_Zu erledigende Aufgaben_:
**1)** Beantworte die folgenden Fragen zum Text über das Schneechaos in Japan.
(a) Wie viele Menschen sind seit Mittwoch mindestens durch Schneestürme ums Leben gekommen?
(b) Was erwartet der nationale Wetterdienst für die kommenden Tage?
(c) Welche Teile des Landes sind vor allem betroffen?
**2)** Schreibe den Text über das Schneechaos in Japan im Anschluss an seinen letzten Satz weiter.

_Textausschnitt_:
· · · · · · ·
Schneemassen und Sturm legen Verkehr lahm 
© AFP/ Jiji PressViel Schnee in Nagoya
Tödliches Schneechaos in Japan: Mindestens elf Menschen sind in dem asiatischen Land seit Mittwoch durch Schneestürme ums Leben gekommen. Vielerorts verursachten die Schneemassen Schäden und führten zu teils erheblichen Einschränkungen des Verkehrs, wie Medien berichten. Für die kommenden Tage ist laut nationalem Wetterdienst keine Wetterbesserung in Aussicht.

© AFP/ Toru YamanakaVerschneiter Park in Tokio
Betroffen sind vor allem der Westen, die Mitte und der Norden des ostasiatischen Inselstaates, wo neben heftigen Schneefällen auch starker Wind die Lage verschärfte.
· · · · · · ·
_Vorliegendes Material_:
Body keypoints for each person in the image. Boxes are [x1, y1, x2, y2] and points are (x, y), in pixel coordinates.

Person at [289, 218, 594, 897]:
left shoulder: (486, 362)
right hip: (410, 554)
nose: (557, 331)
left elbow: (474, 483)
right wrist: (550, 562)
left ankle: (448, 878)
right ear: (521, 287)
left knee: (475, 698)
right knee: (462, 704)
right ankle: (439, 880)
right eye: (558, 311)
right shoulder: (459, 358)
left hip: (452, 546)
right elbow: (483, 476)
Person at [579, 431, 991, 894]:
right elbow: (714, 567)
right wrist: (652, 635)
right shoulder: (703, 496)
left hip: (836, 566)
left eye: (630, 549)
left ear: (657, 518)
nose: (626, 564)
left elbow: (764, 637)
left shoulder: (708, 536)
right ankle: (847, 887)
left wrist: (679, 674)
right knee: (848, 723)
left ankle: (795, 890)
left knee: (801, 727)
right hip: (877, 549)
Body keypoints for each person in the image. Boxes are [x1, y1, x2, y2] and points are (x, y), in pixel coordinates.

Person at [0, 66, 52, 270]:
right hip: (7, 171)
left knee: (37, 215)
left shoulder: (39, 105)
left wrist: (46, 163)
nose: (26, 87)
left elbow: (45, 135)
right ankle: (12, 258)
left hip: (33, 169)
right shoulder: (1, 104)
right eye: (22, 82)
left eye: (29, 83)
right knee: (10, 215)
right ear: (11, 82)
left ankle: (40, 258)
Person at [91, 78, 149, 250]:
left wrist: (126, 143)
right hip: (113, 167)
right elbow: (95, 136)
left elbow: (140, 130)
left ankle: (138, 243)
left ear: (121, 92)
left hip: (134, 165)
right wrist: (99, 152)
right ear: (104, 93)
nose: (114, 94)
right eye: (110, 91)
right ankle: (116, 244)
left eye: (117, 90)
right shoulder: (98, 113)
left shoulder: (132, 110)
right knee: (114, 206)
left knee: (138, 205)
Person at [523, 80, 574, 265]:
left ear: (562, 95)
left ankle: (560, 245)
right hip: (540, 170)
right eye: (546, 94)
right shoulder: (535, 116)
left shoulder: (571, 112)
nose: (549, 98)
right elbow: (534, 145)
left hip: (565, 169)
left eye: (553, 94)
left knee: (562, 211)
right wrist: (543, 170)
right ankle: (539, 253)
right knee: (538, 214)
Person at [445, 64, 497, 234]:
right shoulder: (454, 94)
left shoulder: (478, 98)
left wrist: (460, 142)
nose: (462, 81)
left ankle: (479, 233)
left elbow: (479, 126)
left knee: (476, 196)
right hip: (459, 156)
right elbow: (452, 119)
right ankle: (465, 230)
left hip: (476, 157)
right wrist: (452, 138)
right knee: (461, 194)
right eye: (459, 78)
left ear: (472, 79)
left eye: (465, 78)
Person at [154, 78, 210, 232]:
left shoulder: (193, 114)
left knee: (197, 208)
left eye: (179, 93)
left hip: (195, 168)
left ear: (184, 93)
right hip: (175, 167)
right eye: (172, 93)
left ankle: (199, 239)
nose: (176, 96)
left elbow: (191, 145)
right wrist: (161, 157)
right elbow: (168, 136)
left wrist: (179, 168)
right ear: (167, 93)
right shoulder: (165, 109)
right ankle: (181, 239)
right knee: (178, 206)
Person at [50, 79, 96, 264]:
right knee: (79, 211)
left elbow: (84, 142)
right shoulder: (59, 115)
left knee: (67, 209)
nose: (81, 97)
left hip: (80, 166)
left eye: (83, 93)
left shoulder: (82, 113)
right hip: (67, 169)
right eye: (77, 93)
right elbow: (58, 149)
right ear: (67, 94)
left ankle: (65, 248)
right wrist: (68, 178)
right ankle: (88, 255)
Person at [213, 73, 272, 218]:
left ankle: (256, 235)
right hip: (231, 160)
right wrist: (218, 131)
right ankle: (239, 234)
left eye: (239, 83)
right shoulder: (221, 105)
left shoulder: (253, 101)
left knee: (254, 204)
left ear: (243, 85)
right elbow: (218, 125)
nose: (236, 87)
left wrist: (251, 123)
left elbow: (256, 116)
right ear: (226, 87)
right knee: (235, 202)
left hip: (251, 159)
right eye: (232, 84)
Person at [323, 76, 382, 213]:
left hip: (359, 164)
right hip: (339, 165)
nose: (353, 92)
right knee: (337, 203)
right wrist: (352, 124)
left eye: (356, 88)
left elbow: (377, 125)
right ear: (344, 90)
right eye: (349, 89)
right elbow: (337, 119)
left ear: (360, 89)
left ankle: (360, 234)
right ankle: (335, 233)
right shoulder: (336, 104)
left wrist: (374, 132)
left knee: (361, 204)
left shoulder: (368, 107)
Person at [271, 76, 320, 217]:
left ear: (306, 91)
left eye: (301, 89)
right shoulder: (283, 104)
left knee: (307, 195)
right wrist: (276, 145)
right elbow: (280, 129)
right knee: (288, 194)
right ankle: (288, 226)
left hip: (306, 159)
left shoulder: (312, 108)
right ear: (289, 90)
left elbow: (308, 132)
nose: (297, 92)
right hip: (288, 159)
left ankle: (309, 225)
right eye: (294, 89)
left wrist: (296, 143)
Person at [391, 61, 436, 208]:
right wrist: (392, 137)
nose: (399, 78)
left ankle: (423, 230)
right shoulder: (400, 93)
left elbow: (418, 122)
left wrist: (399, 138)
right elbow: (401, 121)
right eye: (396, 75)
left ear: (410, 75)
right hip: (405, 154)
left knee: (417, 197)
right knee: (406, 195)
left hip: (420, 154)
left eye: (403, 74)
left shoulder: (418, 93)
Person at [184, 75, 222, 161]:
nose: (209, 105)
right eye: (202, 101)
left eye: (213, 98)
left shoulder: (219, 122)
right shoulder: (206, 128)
· · · · · · ·
_Antworten_:
**1)**
(a) Mindestens elf Menschen.
(b) Laut nationalem Wetterdienst ist keine Wetterbesserung in Aussicht.
(c) Vor allem der Westen, die Mitte und der Norden des Inselstaates.

**2)**
Die Stürme von bis zu 140 Kilometern pro Stunde hätten zwar "nun ihren Höhepunkt erreicht", es werde jedoch in den Regionen am Japanischen Meer weiter schneien, teilte die Behörde mit.
Wie die Zeitung "Yomiuri Shimbun" berichte, starben bislang elf Menschen an den Folgen der Schneestürme, darunter war ein Opfer, das von einem Schneepflug erfasst wurde sowie ein 29-jähriger Feuerwehrmann, der bei Räumarbeiten durch einen Sturz ums Leben kam. Weitere Menschen wurden bei zahlreichen witterungsbedingten Verkehrsunfällen verletzt.